ALDERMAN JIM ROY wants the city to hire an independent firm to evaluate the fire department to determine whether “systemic stressors” are adversely affecting first responders’ mental health.

Roy, a retired Manchester firefighter, has discussed the idea with some fellow aldermen and fire officials, following the death of several department members last year.

“The fire service has changed considerably over the last 10 years,” Roy said. “There are a lot of other pressures that we haven’t experienced before. They’re dealing with mental health patients all the time, and I think it’s a whole different animal than when I was out here putting the wet stuff on the red stuff.”

“I know the department’s doing a great job with peer support and having counselors come in, but I’m looking at a different aspect,” he said. “I’m not looking at the personal interactions and trying to help people. I want to look at the department as a whole, and the whole system and see if there are any systemic triggers that would affect the mental of responders.”

Roy said after he began discussing the idea, one person called him wondering whether this was an attack on the department.

“It’s not an attack ,” he said. “Our employees are our greatest resource, and I want to make sure we take care of them. I think there’s a lot of stress involved, not only with the pandemic but with the opioid crisis that we have right now.”

City fire chief Dan Goonan said he isn’t opposed to the idea.

“He is right, we do have a changing agency,” Goonan said. “And certainly organizations like ours for years have dealt with problems, not only mental health but chronic alcoholism, those types of things and other stress-related issues. I think this would be a good thing to take a look.”

Goonan said his department has been in contact with Nicole Sawyer, a psychologist and clinical director of the Professional Fire Fighters of New Hampshire Peer Team.

“After these tragic incidents we’ve had we have taken a look at what we’re doing now and is it enough, and what are we missing,” Goonan said. “She’s a specialist in this area. I spoke with her myself, we’ve had a couple meetings. I asked her to put together some ideas of what she feels could help, maybe put together a program just to really take a look at the department and see what we’re missing, if we’re missing anything, if what we’re doing is enough or could we do better.”

“I do agree with Alderman Roy...the guys are our most important asset and anything we do for them would be excellent,” Goonan said.

Brian Paquette, president of Manchester Professional Firefighters Association Local 856, was in agreement.

“We are facing such a different atmosphere with how fire service is now,” Paquette said. “Dr. Sawyer has worked with fire and police departments, and has developed a wonderful program in it with four phases that will not only let us get help to the members, but in phase 2 start to evaluate what is happening and what the department is doing right and wrong.”

Roy will work to narrow the focus of his proposal before bringing it back for discussion. He said he’s not necessarily interested in what the department does following a stressful event.

“I’m not looking to treat people after it happens,” Roy said. “I want to look at the operation of the fire department to see if there’s anything there that triggers stresses for mental health. Not just a program, it’s an in-depth look at what might trigger it. That’s what I’m looking for with this.

Computer lab makeover

School board members last week accepted a $30,000 donation for a computer lab makeover at the Webster School from the Boston Celtics and Southern New Hampshire University.

The donation includes money for furniture, paint, wall graphics and technology, similar to work done at other schools in the district.

Officials hope to unveil new lab in late February or early March.

Winter sports

District athletic director Christine Pariseau-Telge told board members last week that 570 students have signed up for winter sports. That is down from approximately 880 winter athletes in a “normal year,” she said.

All teams are scheduled to begin game play Jan. 18.
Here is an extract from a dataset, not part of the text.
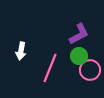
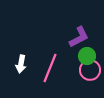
purple L-shape: moved 3 px down
white arrow: moved 13 px down
green circle: moved 8 px right
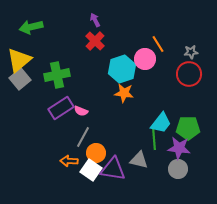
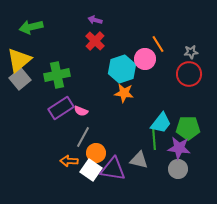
purple arrow: rotated 48 degrees counterclockwise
With no spectators allowed into events, school officials are working to set up livestreaming from eight facilities in the city.

Tree collection

Curbside Christmas tree collection is scheduled for this week, on the same day as trash/recycling pickup.
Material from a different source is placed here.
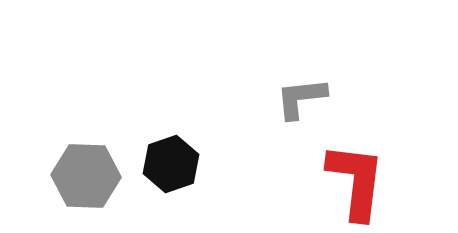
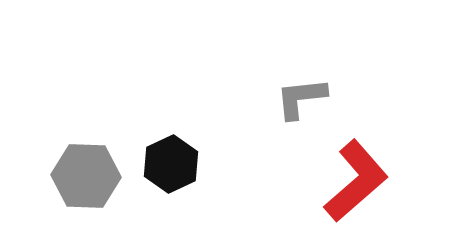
black hexagon: rotated 6 degrees counterclockwise
red L-shape: rotated 42 degrees clockwise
This is the only week the service will be provided. All ornamentation, including tinsel, must be removed. No artificial trees will be accepted.
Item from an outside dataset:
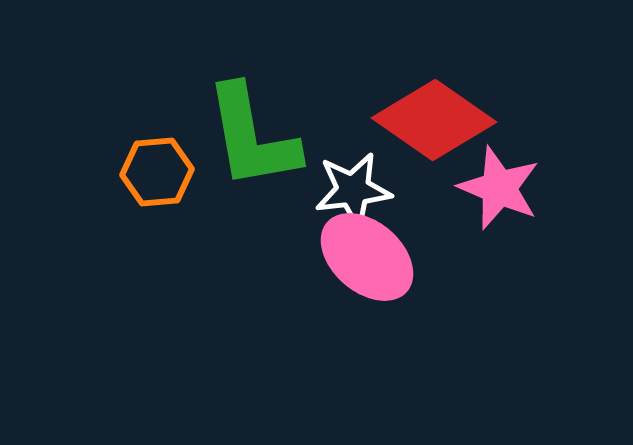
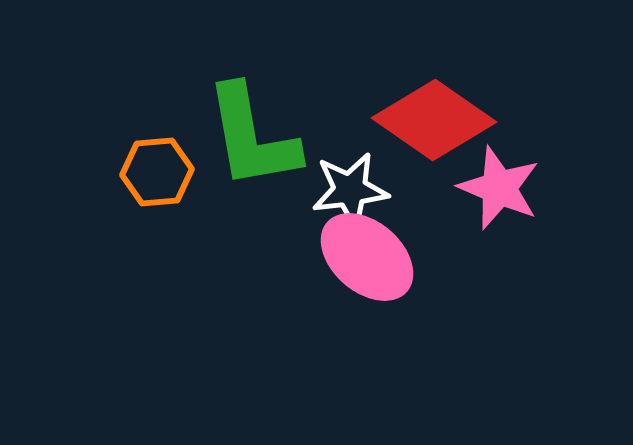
white star: moved 3 px left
Residential permit-holders may dispose of natural Christmas trees at the city’s drop-off facility at 500 Dunbarton Road for free at any time.

Ward 6 election

The filing period for a special election for a vacant seat on the Board of mayor and Aldermen in Ward 6 ended Friday, with three candidates signing up to run:

Sebastian Sharonov, of Nectaria Way;

Scott Britton, of Megan Drive;

Gerry R. Gibson, of Bodwell Road.

A special election is scheduled for Tuesday, March 2, at the Henry J. McLaughlin Middle School. The winner will serve until Jan. 4, 2022.